Taxonomic Classification: From Domain to Species
In biology, we categorize life by how similar they are to each other. Like a family tree, we can see the relationship for any living organism by observing their classification of life.
First, we group each species into a genus. Then, each genus has a family. After, we group genus into an order.
Next, each order has a class, which is grouped into a phylum. Finally, each phylum is grouped into a kingdom, which is grouped into a domain.
Each level of classification answers a general question about the species. For example, domains are the top-level classification which categorizes life in the most general way.
Kingdoms are grouped into domains
After domains, the kingdom classification gets a bit more specific. For example, is it a plant or animal? If it’s a plant, we categorize it in the plant kingdom. If it’s an animal, it’s part of the animal kingdom. As you move through the levels, the questions get more specific.
“Domains” are the top-level classification which categorizes life in the most general way. It’s even more general than asking whether an organism is a plant or an animal.

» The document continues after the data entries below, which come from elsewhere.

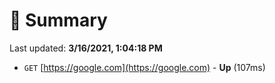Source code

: # 📖 Summary
Last updated: **3/16/2021, 1:04:18 PM**

- `GET` [https://google.com](https://google.com) - **Up** (107ms)
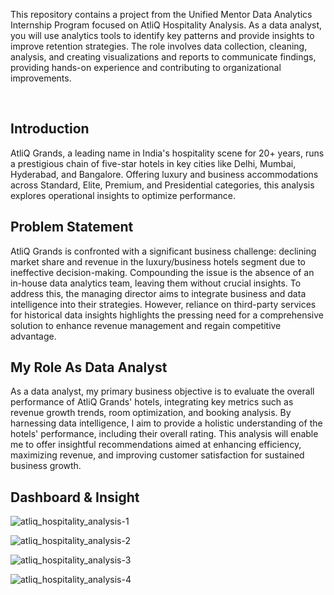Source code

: This repository contains a project from the Unified Mentor Data Analytics Internship Program focused on AtliQ Hospitality Analysis. As a data analyst, you will use analytics tools to identify key patterns and provide insights to improve retention strategies. The role involves data collection, cleaning, analysis, and creating visualizations and reports to communicate findings, providing hands-on experience and contributing to organizational improvements.

<br>
<h2>Introduction</h2>
AtliQ Grands, a leading name in India's hospitality scene for 20+ years, runs a prestigious chain of five-star hotels in key cities like Delhi, Mumbai, Hyderabad, and Bangalore. Offering luxury and business accommodations across Standard, Elite, Premium, and Presidential categories, this analysis explores operational insights to optimize performance.
<br>
<h2>Problem Statement</h2>
AtliQ Grands is confronted with a significant business challenge: declining market share and revenue in the luxury/business hotels segment due to ineffective decision-making. Compounding the issue is the absence of an in-house data analytics team, leaving them without crucial insights. To address this, the managing director aims to integrate business and data intelligence into their strategies. However, reliance on third-party services for historical data insights highlights the pressing need for a comprehensive solution to enhance revenue management and regain competitive advantage.
<br>
<h2>My Role As Data Analyst</h2>
As a data analyst, my primary business objective is to evaluate the overall performance of AtliQ Grands' hotels, integrating key metrics such as revenue growth trends, room optimization, and booking analysis. By harnessing data intelligence, I aim to provide a holistic understanding of the hotels' performance, including their overall rating. This analysis will enable me to offer insightful recommendations aimed at enhancing efficiency, maximizing revenue, and improving customer satisfaction for sustained business growth.
<h2>Dashboard & Insight</h2>

![atliq_hospitality_analysis-1](https://github.com/Kashish0612/AtliQ-Hospitality-Analysis/assets/134590814/6bfbe6bd-cc5a-4534-b2e8-6e631f423f09)

![atliq_hospitality_analysis-2](https://github.com/Kashish0612/AtliQ-Hospitality-Analysis/assets/134590814/dc848d16-ce3b-4865-92a6-0e667f3b52ee)

![atliq_hospitality_analysis-3](https://github.com/Kashish0612/AtliQ-Hospitality-Analysis/assets/134590814/2e96e54c-2965-4834-b142-05053fe4a6ed)

![atliq_hospitality_analysis-4](https://github.com/Kashish0612/AtliQ-Hospitality-Analysis/assets/134590814/2c4e1a6d-693f-43f7-a1ae-68249b7b05ab)


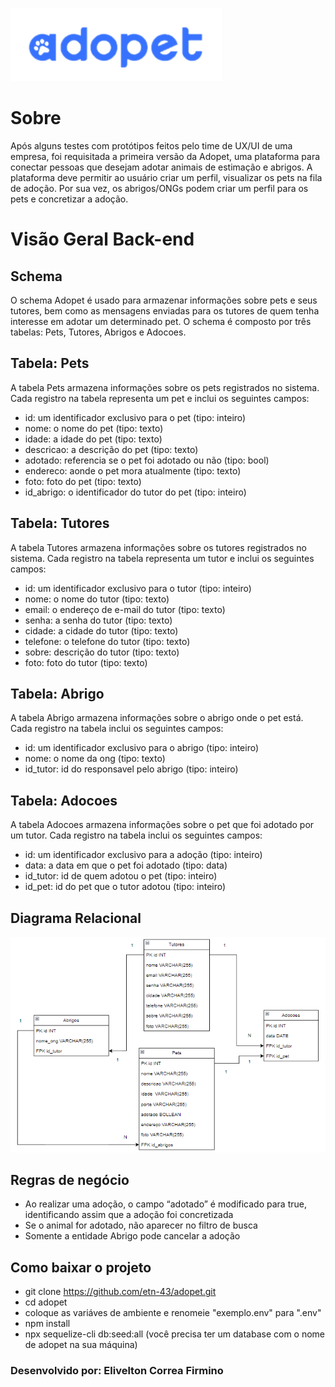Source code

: 



![diagrama adopet](/img/adopet-logo.png)

# Sobre 
Após alguns testes com protótipos feitos pelo time de UX/UI de uma empresa, foi requisitada a primeira versão da Adopet, uma plataforma para conectar pessoas que desejam adotar animais de estimação e abrigos. A plataforma deve permitir ao usuário criar um perfil, visualizar os pets na fila de adoção. Por sua vez, os abrigos/ONGs podem criar um perfil para os pets e concretizar a adoção.

# Visão Geral Back-end

## Schema
O schema Adopet é usado para armazenar informações sobre pets e seus tutores, bem como as mensagens enviadas para os tutores de quem tenha interesse em adotar um determinado pet. O schema é composto por três tabelas: Pets, Tutores, Abrigos e Adocoes.

## Tabela: Pets
A tabela Pets armazena informações sobre os pets registrados no sistema. Cada registro na tabela representa um pet e inclui os seguintes campos:

-  id: um identificador exclusivo para o pet (tipo: inteiro)<br>
-  nome: o nome do pet (tipo: texto)<br>
-  idade: a idade do pet (tipo: texto)<br>
-  descricao: a descrição do pet (tipo: texto)<br>
- adotado: referencia se o pet foi adotado ou não (tipo: bool) </br> 
-  endereco: aonde o pet mora atualmente (tipo: texto)<br>
-  foto: foto do pet (tipo: texto)<br>
-  id_abrigo: o identificador do tutor do pet (tipo: inteiro)

## Tabela: Tutores
A tabela Tutores armazena informações sobre os tutores registrados no sistema. Cada registro na tabela representa um tutor e inclui os seguintes campos:

- id: um identificador exclusivo para o tutor (tipo: inteiro)<br>
- nome: o nome do tutor (tipo: texto)<br>
- email: o endereço de e-mail do tutor (tipo: texto)<br>
- senha: a senha do tutor (tipo: texto)
- cidade: a cidade do tutor (tipo: texto)<br>
- telefone: o telefone do tutor (tipo: texto)<br>
- sobre: descrição do tutor (tipo: texto)<br>
- foto: foto do tutor (tipo: texto)<br>

## Tabela: Abrigo 
A tabela Abrigo armazena informações sobre o abrigo onde o pet está. Cada registro na tabela inclui os seguintes campos:

- id: um identificador exclusivo para o abrigo (tipo: inteiro)<br>
- nome: o nome da ong (tipo: texto)<br>
- id_tutor: id do responsavel pelo abrigo (tipo: inteiro)<br>

## Tabela: Adocoes 
A tabela Adocoes armazena informações sobre o pet que foi adotado por um tutor. Cada registro na tabela inclui os seguintes campos:

- id: um identificador exclusivo para a adoção (tipo: inteiro)<br>
- data: a data em que o pet foi adotado (tipo: data)<br>
- id_tutor: id de quem adotou o pet (tipo: inteiro)<br>
- id_pet: id do pet que o tutor adotou (tipo: inteiro)<br>

## Diagrama Relacional
![diagrama adopet](/img/diagrama.png)

## Regras de negócio
- Ao realizar uma adoção, o campo “adotado” é modificado para true, identificando assim que a adoção foi concretizada
- Se o animal for adotado, não aparecer no filtro de busca
- Somente a entidade Abrigo pode cancelar a adoção

## Como baixar o projeto
- git clone https://github.com/etn-43/adopet.git
- cd adopet
- coloque as variáves de ambiente e renomeie "exemplo.env" para ".env"
- npm install
- npx sequelize-cli db:seed:all (você precisa ter um database com o nome de adopet na sua máquina)

### Desenvolvido por: Elivelton Correa Firmino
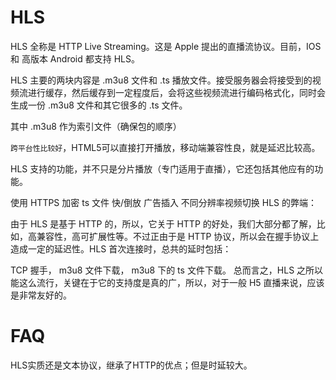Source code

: # HLS

HLS 全称是 HTTP Live Streaming。这是 Apple 提出的直播流协议。目前，IOS 和 高版本 Android 都支持 HLS。

HLS 主要的两块内容是 .m3u8 文件和 .ts 播放文件。接受服务器会将接受到的视频流进行缓存，然后缓存到一定程度后，会将这些视频流进行编码格式化，同时会生成一份 .m3u8 文件和其它很多的 .ts 文件。

其中 .m3u8 作为索引文件（确保包的顺序）

`跨平台性比较好`，HTML5可以直接打开播放，移动端兼容性良，就是延迟比较高。

HLS 支持的功能，并不只是分片播放（专门适用于直播），它还包括其他应有的功能。

使用 HTTPS 加密 ts 文件
快/倒放
广告插入
不同分辨率视频切换
HLS 的弊端：

由于 HLS 是基于 HTTP 的，所以，它关于 HTTP 的好处，我们大部分都了解，比如，高兼容性，高可扩展性等。不过正由于是 HTTP 协议，所以会在握手协议上造成一定的延迟性。HLS 首次连接时，总共的延时包括：

TCP 握手，
m3u8 文件下载，
m3u8 下的 ts 文件下载。
总而言之，HLS 之所以能这么流行，关键在于它的支持度是真的广，所以，对于一般 H5 直播来说，应该是非常友好的。

# FAQ

HLS实质还是文本协议，继承了HTTP的优点；但是时延较大。
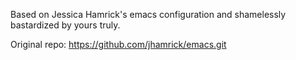 Based on Jessica Hamrick's emacs configuration and shamelessly bastardized by yours truly.

Original repo: https://github.com/jhamrick/emacs.git
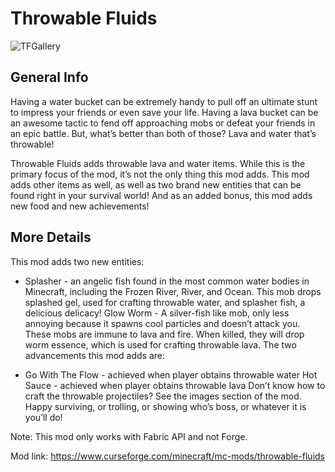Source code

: # Throwable Fluids
![TFGallery](https://user-images.githubusercontent.com/94301223/205997060-25c444e9-aa24-44d2-9ef5-952be6a6a413.png)

## General Info

Having a water bucket can be extremely handy to pull off an ultimate stunt to impress your friends or even save your life. Having a lava bucket can be an awesome tactic to fend off approaching mobs or defeat your friends in an epic battle. But, what’s better than both of those? Lava and water that’s throwable!

Throwable Fluids adds throwable lava and water items. While this is the primary focus of the mod, it’s not the only thing this mod adds. This mod adds other items as well, as well as two brand new entities that can be found right in your survival world! And as an added bonus, this mod adds new food and new achievements!

## More Details

This mod adds two new entities:

- Splasher - an angelic fish found in the most common water bodies in Minecraft, including the Frozen River, River, and Ocean. This mob drops splashed gel, used for crafting throwable water, and splasher fish, a delicious delicacy!
Glow Worm - A silver-fish like mob, only less annoying because it spawns cool particles and doesn’t attack you. These mobs are immune to lava and fire. When killed, they will drop worm essence, which is used for crafting throwable lava.
The two advancements this mod adds are:

- Go With The Flow - achieved when player obtains throwable water
Hot Sauce - achieved when player obtains throwable lava
Don’t know how to craft the throwable projectiles? See the images section of the mod. Happy surviving, or trolling, or showing who’s boss, or whatever it is you’ll do!

Note: This mod only works with Fabric API and not Forge.

Mod link: https://www.curseforge.com/minecraft/mc-mods/throwable-fluids
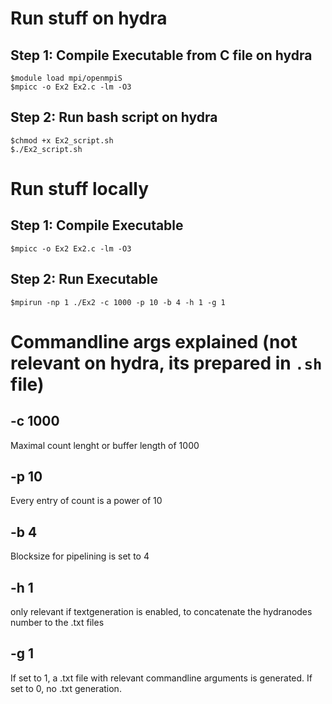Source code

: # Run stuff on hydra
## Step 1: Compile Executable from C file on hydra
    $module load mpi/openmpiS
    $mpicc -o Ex2 Ex2.c -lm -O3

## Step 2: Run bash script on hydra
    $chmod +x Ex2_script.sh
    $./Ex2_script.sh

# Run stuff locally
## Step 1: Compile Executable
    $mpicc -o Ex2 Ex2.c -lm -O3

## Step 2: Run Executable
    $mpirun -np 1 ./Ex2 -c 1000 -p 10 -b 4 -h 1 -g 1

# Commandline args explained (not relevant on hydra, its prepared in `.sh` file)


## -c 1000
Maximal count lenght or buffer length of 1000

## -p 10
Every entry of count is a power of 10

## -b 4
Blocksize for pipelining is set to 4

## -h 1
only relevant if textgeneration is enabled, to concatenate the hydranodes number to the .txt files

## -g 1
If set to 1, a .txt file with relevant commandline arguments is generated. If set to 0, no .txt generation.

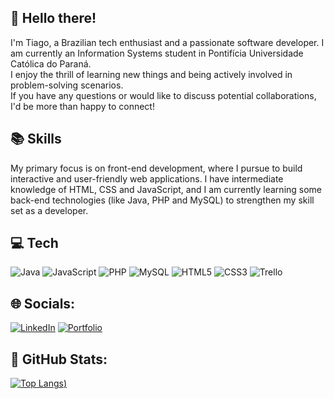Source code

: <h2>👋 Hello there!</h2>
<p>I'm Tiago, a Brazilian tech enthusiast and a passionate software developer. I am currently an Information Systems student in Pontifícia Universidade Católica do Paraná.
<br>I enjoy the thrill of learning new things and being actively involved in problem-solving scenarios. <br>If you have any questions or would like to discuss potential collaborations, I'd be more than happy to connect!</p>

<h2>📚 Skills</h2>
<p>My primary focus is on front-end development, where I pursue to build interactive and user-friendly web applications. I have intermediate knowledge of HTML, CSS and JavaScript, and I am currently learning some back-end technologies (like Java, PHP and MySQL) to strengthen my skill set as a developer.

<h2>💻 Tech</h2>

![Java](https://img.shields.io/badge/java-%23ED8B00.svg?style=for-the-badge&logo=openjdk&logoColor=white)
![JavaScript](https://img.shields.io/badge/javascript-%23323330.svg?style=for-the-badge&logo=javascript&logoColor=%23F7DF1E)
![PHP](https://img.shields.io/badge/php-%23777BB4.svg?style=for-the-badge&logo=php&logoColor=white)
![MySQL](https://img.shields.io/badge/mysql-%2300f.svg?style=for-the-badge&logo=mysql&logoColor=white)
![HTML5](https://img.shields.io/badge/html5-%23E34F26.svg?style=for-the-badge&logo=html5&logoColor=white)
![CSS3](https://img.shields.io/badge/css3-%231572B6.svg?style=for-the-badge&logo=css3&logoColor=white)
![Trello](https://img.shields.io/badge/Trello-%23026AA7.svg?style=for-the-badge&logo=Trello&logoColor=white)

<h2>🌐 Socials:</h2>

<a href="https://www.linkedin.com/in/tiago-bisolo-prestes-248445258/" target="_blank">![LinkedIn](https://img.shields.io/badge/linkedin-%230077B5.svg?style=for-the-badge&logo=linkedin&logoColor=white)</a>
<a href="https://bptiago.github.io/portfolio-in/" target="_blank">![Portfolio](https://img.shields.io/badge/Portfolio-%23000000.svg?style=for-the-badge&logo=firefox&logoColor=#FF7139)</a>

<h2>🧮 GitHub Stats:</h2>

[![Top Langs](https://github-readme-stats.vercel.app/api/top-langs/?username=bptiago&layout=compact&theme=dracula))](https://github.com/anuraghazra/github-readme-stats)
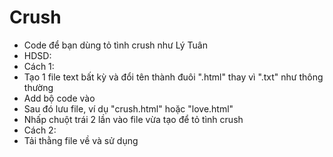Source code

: # Crush
- Code để bạn dùng tỏ tình crush như Lý Tuân
- HDSD:
- Cách 1:
- Tạo 1 file text bất kỳ và đổi tên thành đuôi ".html" thay vì ".txt" như thông thường
- Add bộ code vào
- Sau đó lưu file, ví dụ "crush.html" hoặc "love.html"
- Nhấp chuột trái 2 lần vào file vừa tạo để tỏ tình crush
- Cách 2:
- Tải thằng file về và sử dụng
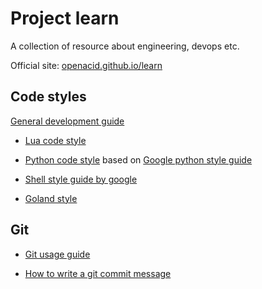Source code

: # Project learn

A collection of resource about engineering, devops etc.

Official site: [openacid.github.io/learn](https://openacid.github.io/learn/)

## Code styles

[General development guide](code-style/general)

-   [Lua code style](code-style/lua)

-   [Python code style](code-style/python) based on [Google python style guide](code-style/google-python-style-guide)

-   [Shell style guide by google](code-style/google-shell-style-guide)

-   [Goland style](code-style/go)

##  Git

-   [Git usage guide](dev/git-guide)

-   [How to write a git commit message](dev/how-to-write-a-git-commit-message)
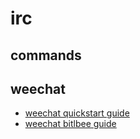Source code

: # irc

## commands

## weechat
- [weechat quickstart guide](https://weechat.org/files/doc/devel/weechat_quickstart.en.html)
- [weechat bitlbee guide](http://zanshin.net/2015/01/10/a-guide-for-setting-up-weechat-and-bitlbee/)
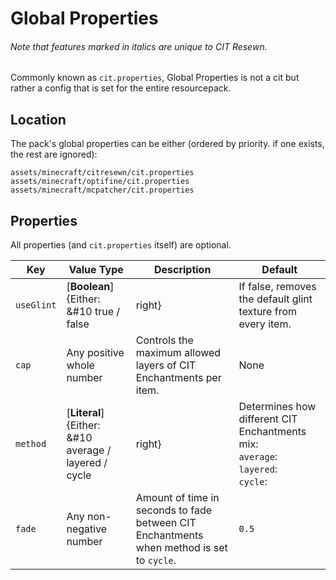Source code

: # Global Properties
<h6>Note that features marked in <em>italics</em> are unique to CIT Resewn.</h6>

Commonly known as `cit.properties`, Global Properties is not a cit but rather a config that is set 
for the entire resourcepack.

## Location

The pack's global properties can be either (ordered by priority. if one exists, the rest are ignored):

`assets/minecraft/citresewn/cit.properties`  
`assets/minecraft/optifine/cit.properties`  
`assets/minecraft/mcpatcher/cit.properties`

## Properties

All properties (and `cit.properties` itself) are optional.  

| Key | Value Type | Description | Default |
| --- | --- | --- | --- |
| `useGlint` | [**Boolean**]{Either: &#10 true / false|right} | If false, removes the default glint texture from every item. | `true` |
| `cap` | Any positive whole number | Controls the maximum allowed layers of CIT Enchantments per item. | None |
| `method` | [**Literal**]{Either: &#10 average / layered / cycle|right} | Determines how different CIT Enchantments mix:<br>`average`:<br>`layered`:<br>`cycle`: | `average` |
| `fade` | Any non-negative number | Amount of time in seconds to fade between CIT Enchantments when method is set to `cycle`. | `0.5` |
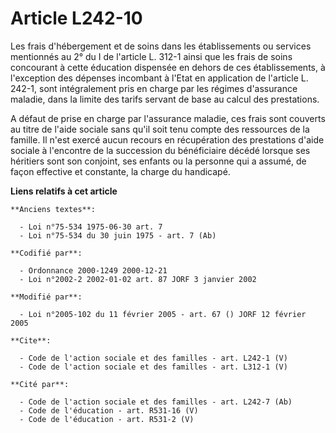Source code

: # Article L242-10

Les frais d'hébergement et de soins dans les établissements ou services mentionnés au 2° du I de l'article L. 312-1 ainsi que
les frais de soins concourant à cette éducation dispensée en dehors de ces établissements, à l'exception des dépenses
incombant à l'Etat en application de l'article L. 242-1, sont intégralement pris en charge par les régimes d'assurance
maladie, dans la limite des tarifs servant de base au calcul des prestations. 

A défaut de prise en charge par l'assurance maladie, ces frais sont couverts au titre de l'aide sociale sans qu'il soit tenu
compte des ressources de la famille. Il n'est exercé aucun recours en récupération des prestations d'aide sociale à
l'encontre de la succession du bénéficiaire décédé lorsque ses héritiers sont son conjoint, ses enfants ou la personne qui a
assumé, de façon effective et constante, la charge du handicapé.

**Liens relatifs à cet article**

	**Anciens textes**:

	  - Loi n°75-534 1975-06-30 art. 7
	  - Loi n°75-534 du 30 juin 1975 - art. 7 (Ab)

	**Codifié par**:

	  - Ordonnance 2000-1249 2000-12-21
	  - Loi n°2002-2 2002-01-02 art. 87 JORF 3 janvier 2002

	**Modifié par**:

	  - Loi n°2005-102 du 11 février 2005 - art. 67 () JORF 12 février 2005

	**Cite**:

	  - Code de l'action sociale et des familles - art. L242-1 (V)
	  - Code de l'action sociale et des familles - art. L312-1 (V)

	**Cité par**:

	  - Code de l'action sociale et des familles - art. L242-7 (Ab)
	  - Code de l'éducation - art. R531-16 (V)
	  - Code de l'éducation - art. R531-2 (V)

For example, domains separate the presence of a nucleus. While prokaryotes like archaea and bacteria don’t have one, eukarya have a nucleus. So the 3 domains of life are archaea, bacteria and eukarya.
As we move down the levels of the classification of life, kingdoms are below domains. For example, protists, fungi, plants and animals are part of the eukarya domain. This is because their cells all have a nucleus.
The other two kingdoms are eubacteria and archaebacteria which do not have a cell nucleus. These single-celled microorganisms evolved in the early stages of Earth’s formation and have a very different cell anatomy from eukarya.